Immune Response Detection In Vivo

The spleens and tumors were collected for staining. Next, the single‐cell suspensions of tumors and spleen were also obtained, and the fluorochrome‐conjugated anti‐mouse antibodies (as shown in Table  1 ) were used for cell surface tags via flow cytometry.

Table 1.

The markers of different immune cells and associated antibodies.

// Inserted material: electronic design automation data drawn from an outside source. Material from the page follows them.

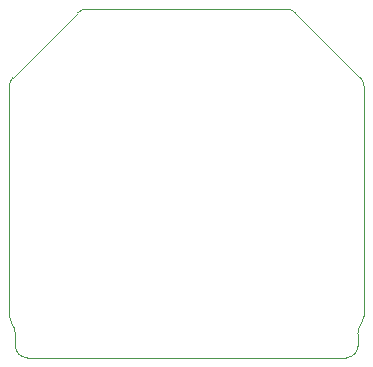
<source format=gbr>
%TF.GenerationSoftware,KiCad,Pcbnew,7.0.8-7.0.8~ubuntu22.04.1*%
%TF.CreationDate,2023-11-12T23:56:44-08:00*%
%TF.ProjectId,driver-tmc2160,64726976-6572-42d7-946d-63323136302e,rev?*%
%TF.SameCoordinates,Original*%
%TF.FileFunction,Profile,NP*%
%FSLAX46Y46*%
G04 Gerber Fmt 4.6, Leading zero omitted, Abs format (unit mm)*
G04 Created by KiCad (PCBNEW 7.0.8-7.0.8~ubuntu22.04.1) date 2023-11-12 23:56:44*
%MOMM*%
%LPD*%
G01*
G04 APERTURE LIST*
%TA.AperFunction,Profile*%
%ADD10C,0.100000*%
%TD*%
G04 APERTURE END LIST*
D10*
X125792893Y-56292893D02*
X120292893Y-61792893D01*
X120292893Y-61792893D02*
G75*
G03*
X120000000Y-62500000I707101J-707104D01*
G01*
X126500000Y-56000001D02*
G75*
G03*
X125792894Y-56292894I-3J-999993D01*
G01*
X149707107Y-61792893D02*
X144207107Y-56292893D01*
X144207108Y-56292892D02*
G75*
G03*
X143500000Y-56000000I-707104J-707102D01*
G01*
X150000000Y-62500000D02*
G75*
G03*
X149707107Y-61792893I-1000000J0D01*
G01*
X126500000Y-56000000D02*
X143500000Y-56000000D01*
X149832050Y-82554700D02*
G75*
G03*
X150000000Y-82000000I-832050J554700D01*
G01*
X120000000Y-82000000D02*
X120000000Y-62500000D01*
X148500000Y-85500000D02*
X121500000Y-85500000D01*
X120500000Y-83500000D02*
X120500000Y-84500000D01*
X150000000Y-62500000D02*
X150000000Y-82000000D01*
X149832049Y-82554699D02*
G75*
G03*
X149500000Y-83500000I1179551J-945301D01*
G01*
X149500000Y-83500000D02*
X149500000Y-84500000D01*
X120499998Y-83500000D02*
G75*
G03*
X120167950Y-82554700I-1511598J0D01*
G01*
X120000001Y-82000000D02*
G75*
G03*
X120167951Y-82554700I999999J0D01*
G01*
X120500000Y-84500000D02*
G75*
G03*
X121500000Y-85500000I1000000J0D01*
G01*
X148500001Y-85500000D02*
G75*
G03*
X149500000Y-84500000I-1J1000000D01*
G01*
M02*

</source>
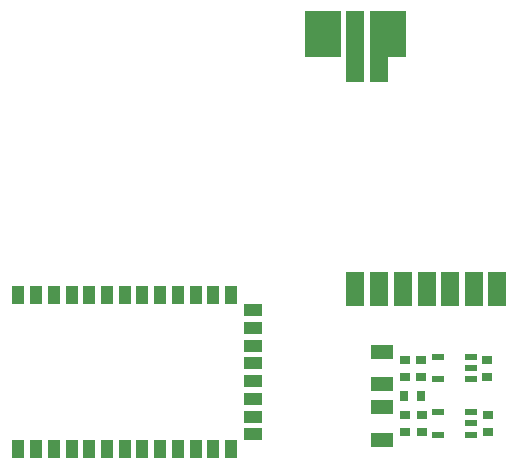
<source format=gtp>
%FSLAX23Y23*%
%MOIN*%
G70*
G01*
G75*
G04 Layer_Color=8421504*
%ADD10R,0.039X0.022*%
%ADD11R,0.035X0.031*%
%ADD12R,0.031X0.035*%
%ADD13R,0.063X0.118*%
%ADD14R,0.122X0.157*%
%ADD15R,0.063X0.157*%
%ADD16R,0.073X0.051*%
%ADD17R,0.039X0.059*%
%ADD18R,0.059X0.039*%
%ADD19C,0.006*%
%ADD20C,0.012*%
%ADD21C,0.012*%
G04:AMPARAMS|DCode=22|XSize=39mil|YSize=55mil|CornerRadius=10mil|HoleSize=0mil|Usage=FLASHONLY|Rotation=270.000|XOffset=0mil|YOffset=0mil|HoleType=Round|Shape=RoundedRectangle|*
%AMROUNDEDRECTD22*
21,1,0.039,0.035,0,0,270.0*
21,1,0.020,0.055,0,0,270.0*
1,1,0.020,-0.018,-0.010*
1,1,0.020,-0.018,0.010*
1,1,0.020,0.018,0.010*
1,1,0.020,0.018,-0.010*
%
%ADD22ROUNDEDRECTD22*%
%ADD23C,0.047*%
%ADD24C,0.061*%
%ADD25C,0.051*%
%ADD26R,0.051X0.051*%
%ADD27R,0.043X0.059*%
%ADD28R,0.051X0.051*%
%ADD29O,0.079X0.047*%
%ADD30C,0.024*%
%ADD31C,0.020*%
%ADD32R,0.071X0.094*%
%ADD33R,0.069X0.018*%
%ADD34R,0.020X0.035*%
%ADD35O,0.059X0.018*%
%ADD36O,0.018X0.059*%
%ADD37R,0.039X0.039*%
%ADD38R,0.030X0.035*%
%ADD39R,0.073X0.079*%
%ADD40C,0.008*%
%ADD41R,0.006X0.159*%
%ADD42R,0.006X0.159*%
%ADD43R,0.248X0.006*%
%ADD44R,0.350X0.006*%
%ADD45R,0.008X0.008*%
%ADD46R,0.006X0.314*%
%ADD47R,0.269X0.006*%
%ADD48R,0.008X0.012*%
D10*
X2797Y1740D02*
D03*
Y1778D02*
D03*
Y1815D02*
D03*
X2689D02*
D03*
Y1740D02*
D03*
X2797Y1555D02*
D03*
Y1593D02*
D03*
Y1630D02*
D03*
X2689D02*
D03*
Y1555D02*
D03*
D11*
X2578Y1806D02*
D03*
Y1749D02*
D03*
X2634Y1564D02*
D03*
Y1621D02*
D03*
X2854Y1564D02*
D03*
Y1621D02*
D03*
X2633Y1806D02*
D03*
Y1749D02*
D03*
X2853D02*
D03*
Y1806D02*
D03*
X2579Y1621D02*
D03*
Y1564D02*
D03*
D12*
X2574Y1684D02*
D03*
X2631D02*
D03*
D13*
X2492Y2788D02*
D03*
X2413D02*
D03*
X2886Y2040D02*
D03*
X2807D02*
D03*
X2728D02*
D03*
X2650D02*
D03*
X2571D02*
D03*
X2492D02*
D03*
X2413D02*
D03*
D14*
X2305Y2890D02*
D03*
X2522D02*
D03*
D15*
X2413D02*
D03*
D16*
X2503Y1832D02*
D03*
Y1723D02*
D03*
Y1538D02*
D03*
Y1647D02*
D03*
D17*
X1289Y2020D02*
D03*
X1348D02*
D03*
X1407D02*
D03*
X1467D02*
D03*
X1526D02*
D03*
X1585D02*
D03*
X1644D02*
D03*
X1703D02*
D03*
X1762D02*
D03*
X1821D02*
D03*
X1880D02*
D03*
X1939D02*
D03*
X1998D02*
D03*
Y1508D02*
D03*
X1939D02*
D03*
X1880D02*
D03*
X1821D02*
D03*
X1762D02*
D03*
X1703D02*
D03*
X1644D02*
D03*
X1585D02*
D03*
X1526D02*
D03*
X1467D02*
D03*
X1407D02*
D03*
X1348D02*
D03*
X1289D02*
D03*
D03*
D18*
X2071Y1970D02*
D03*
Y1911D02*
D03*
Y1852D02*
D03*
Y1793D02*
D03*
Y1734D02*
D03*
Y1675D02*
D03*
Y1616D02*
D03*
Y1557D02*
D03*
M02*

</source>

Immune cells	Markers	Antibodies
CD4+ T cell	CD3+ CD4+	FITC anti‐mouse CD3, PE anti‐mouse CD4
CD8+ T cell	CD3+ CD8+	APC anti‐mouse CD8a, FITC anti‐mouse CD3
Treg cells	CD4+ CD25+ FOXP3+	APC anti‐mouse CD4, PE anti‐mouse FOXP3, FITC anti‐mouse CD25
DCs	CD80+ CD86+ CD11c+	FITC anti‐mouse CD80, PE anti‐mouse CD11c, PerCP anti‐mouse CD86
M1 macrophage	CD11b+ iNOS+	APC anti‐mouse CD11b, PE anti‐Nos2(iNOS)
M2 macrophage	CD11b+ CD206+	APC anti‐mouse CD11b, PerCP anti‐mouse CD206

Statistical Analysis

The Prism 8.0 program (GraphPad Software, Inc., La Jolla, CA) was used to analyze all the data, which were presented as mean standard deviation (SD) from at least three distinct trials. A one‐way ANOVA was used to determine whether there is a significant difference between three or more samples of a single variable, a two‐way ANOVA was used to determine whether a difference is statistically significant between three or more samples based on two factors, and the Student's t‐test was employed to determine whether a difference between two samples in a single factor was statistically significant. A statistical difference was deemed to exist when P < 0.05 was recorded (*P < 0.05, **P < 0.01, ***P < 0.001).

Ethics Approval and Consent to Participate

The entire animal testing complied with Sichuan University's institutional guidelines for the use and care of animals.

Conflict of Interest

The authors declare no conflict of interest.

Supporting information

Supporting Information

Liu S., Tian H., Ming H., Zhang T., Gao Y., Liu R., Chen L., Yang C., Nice E. C., Huang C., Bao J., Gao W., Shi Z., Mitochondrial‐Targeted CS@KET/P780 Nanoplatform for Site‐Specific Delivery and High‐Efficiency Cancer Immunotherapy in Hepatocellular Carcinoma. Adv. Sci. 2024, 11, 2308027. 10.1002/advs.202308027

Data Availability Statement

The data that support the findings of this study are available from the corresponding author upon reasonable request.